I do think there is a time for chunking...Folsom Prison Blues would not be the same without it.

GinnyT11
06-09-2012, 05:42 AM
I do think there is a time for chunking...Folsom Prison Blues would not be the same without it.

Neither would Stand By Me. Here's a tutorial: http://www.youtube.com/watch?v=g1fOMYmwWIk

janeray1940
06-09-2012, 06:54 AM
James Hill said it was unnecessary so I never bothered to learn it.


Seriously? Now I don't feel so inadequate for being unable to master it :)

I agree with what others have said, that used sparingly, and in certain songs, it sounds good - which is why I'd like to learn it. But I think the key is "used sparingly."

bazmaz
06-09-2012, 07:09 AM
Yep our gang chunk in Folsom too. Stand By Me another good example.

I Can't see why it's something to be sniffed at. People employ it on the guitar - its just another technique. In fact there was little Bob Marley played on his guitar that didn't employ it.

GKK
06-09-2012, 07:26 AM
It's just another Technique.

It's like saying, "What's better, Strumming or Picking?"... :cool:

BigSkyUkuleleGirl
06-09-2012, 07:32 AM
I tend to do it accidently-like when I'm playing something - it's never a planned chunking.

I agree with Ken that Aldrine does it well, I just watched him do "Rhythm of Love" and without the chuck there would be some awkward silences.....

pulelehua
06-09-2012, 08:29 AM
I think it's a colour. Rasgeados add a few colours, depending on how many fingers you use, and how much you bite into the strings. A rasgeado can end in what is basically a chunk. I'd hate to dismiss one of the basic aspects of Flamenco playing because of a related technique's fadishness. If you get into golpes (see Aldrine, as well as the under-mentioned Craig Chee), then there's a whole host of percussive colours there.

• _TASKS TO COMPLETE_:
(1) Translate this sentence from the forum thread on chunking into Spanish: "James Hill said it was unnecessary so I never bothered to learn it."
(2) Echo the forum thread on chunking word for word, everything from "I agree with what" down to "It's just another Technique.".

• _INFORMATION_:
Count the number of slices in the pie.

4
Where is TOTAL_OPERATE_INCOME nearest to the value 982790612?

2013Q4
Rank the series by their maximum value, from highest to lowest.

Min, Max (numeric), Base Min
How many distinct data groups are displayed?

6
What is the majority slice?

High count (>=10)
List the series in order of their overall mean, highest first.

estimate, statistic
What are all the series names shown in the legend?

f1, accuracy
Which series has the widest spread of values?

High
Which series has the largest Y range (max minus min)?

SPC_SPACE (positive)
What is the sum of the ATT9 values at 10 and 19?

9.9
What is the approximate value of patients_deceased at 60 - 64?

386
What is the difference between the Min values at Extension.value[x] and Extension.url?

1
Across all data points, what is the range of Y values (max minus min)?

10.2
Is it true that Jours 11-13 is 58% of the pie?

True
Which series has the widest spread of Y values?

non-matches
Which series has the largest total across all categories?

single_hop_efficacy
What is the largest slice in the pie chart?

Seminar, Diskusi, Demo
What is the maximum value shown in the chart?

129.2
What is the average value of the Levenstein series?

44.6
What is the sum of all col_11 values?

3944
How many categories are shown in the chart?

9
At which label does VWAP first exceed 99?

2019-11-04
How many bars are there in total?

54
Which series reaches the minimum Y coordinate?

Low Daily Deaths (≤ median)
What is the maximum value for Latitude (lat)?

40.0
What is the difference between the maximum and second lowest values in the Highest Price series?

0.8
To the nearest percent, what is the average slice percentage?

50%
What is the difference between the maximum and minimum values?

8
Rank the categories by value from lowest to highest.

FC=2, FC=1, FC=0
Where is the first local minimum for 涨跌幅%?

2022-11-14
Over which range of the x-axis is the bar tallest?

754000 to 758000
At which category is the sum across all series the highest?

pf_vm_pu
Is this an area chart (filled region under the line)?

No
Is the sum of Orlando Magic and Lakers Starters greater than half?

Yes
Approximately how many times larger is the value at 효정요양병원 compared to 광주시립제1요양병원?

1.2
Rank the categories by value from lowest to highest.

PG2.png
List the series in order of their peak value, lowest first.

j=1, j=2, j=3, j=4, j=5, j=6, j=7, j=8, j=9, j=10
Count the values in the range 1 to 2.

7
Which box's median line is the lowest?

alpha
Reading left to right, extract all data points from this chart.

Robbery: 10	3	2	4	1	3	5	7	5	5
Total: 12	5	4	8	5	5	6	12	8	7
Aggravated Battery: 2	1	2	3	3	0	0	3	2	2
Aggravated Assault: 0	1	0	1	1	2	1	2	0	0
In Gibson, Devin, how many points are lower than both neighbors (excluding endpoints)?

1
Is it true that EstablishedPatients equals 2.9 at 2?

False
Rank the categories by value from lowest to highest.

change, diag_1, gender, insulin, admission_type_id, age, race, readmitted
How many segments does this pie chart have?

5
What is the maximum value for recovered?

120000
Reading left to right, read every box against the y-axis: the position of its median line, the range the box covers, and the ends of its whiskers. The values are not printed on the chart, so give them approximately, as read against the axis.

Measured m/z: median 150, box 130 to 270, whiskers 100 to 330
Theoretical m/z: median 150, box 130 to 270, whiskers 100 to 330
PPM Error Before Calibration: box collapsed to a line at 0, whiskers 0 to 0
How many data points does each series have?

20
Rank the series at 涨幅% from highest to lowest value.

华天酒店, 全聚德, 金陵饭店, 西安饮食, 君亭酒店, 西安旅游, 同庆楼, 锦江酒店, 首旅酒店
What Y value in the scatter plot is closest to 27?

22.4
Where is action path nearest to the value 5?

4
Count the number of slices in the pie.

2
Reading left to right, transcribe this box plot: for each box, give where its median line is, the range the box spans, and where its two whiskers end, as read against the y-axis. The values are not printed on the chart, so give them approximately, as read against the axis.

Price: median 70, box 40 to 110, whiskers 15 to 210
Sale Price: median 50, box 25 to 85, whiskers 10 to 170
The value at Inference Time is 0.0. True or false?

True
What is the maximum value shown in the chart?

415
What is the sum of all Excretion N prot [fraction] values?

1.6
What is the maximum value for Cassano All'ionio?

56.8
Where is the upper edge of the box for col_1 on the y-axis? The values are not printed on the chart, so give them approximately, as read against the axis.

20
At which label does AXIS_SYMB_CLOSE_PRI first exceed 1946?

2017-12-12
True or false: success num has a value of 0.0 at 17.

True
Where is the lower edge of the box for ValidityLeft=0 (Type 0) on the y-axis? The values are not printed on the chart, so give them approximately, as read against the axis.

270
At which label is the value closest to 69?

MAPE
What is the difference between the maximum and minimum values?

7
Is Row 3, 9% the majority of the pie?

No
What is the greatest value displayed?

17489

• _ANSWERS FOR THE EXERCISE_:
(1) James Hill dijo que era innecesario, así que nunca me molesté en aprenderlo.

(2)
I agree with what others have said, that used sparingly, and in certain songs, it sounds good - which is why I'd like to learn it. But I think the key is "used sparingly."

bazmaz
06-09-2012, 07:09 AM
Yep our gang chunk in Folsom too. Stand By Me another good example.

I Can't see why it's something to be sniffed at. People employ it on the guitar - its just another technique. In fact there was little Bob Marley played on his guitar that didn't employ it.

GKK
06-09-2012, 07:26 AM
It's just another Technique.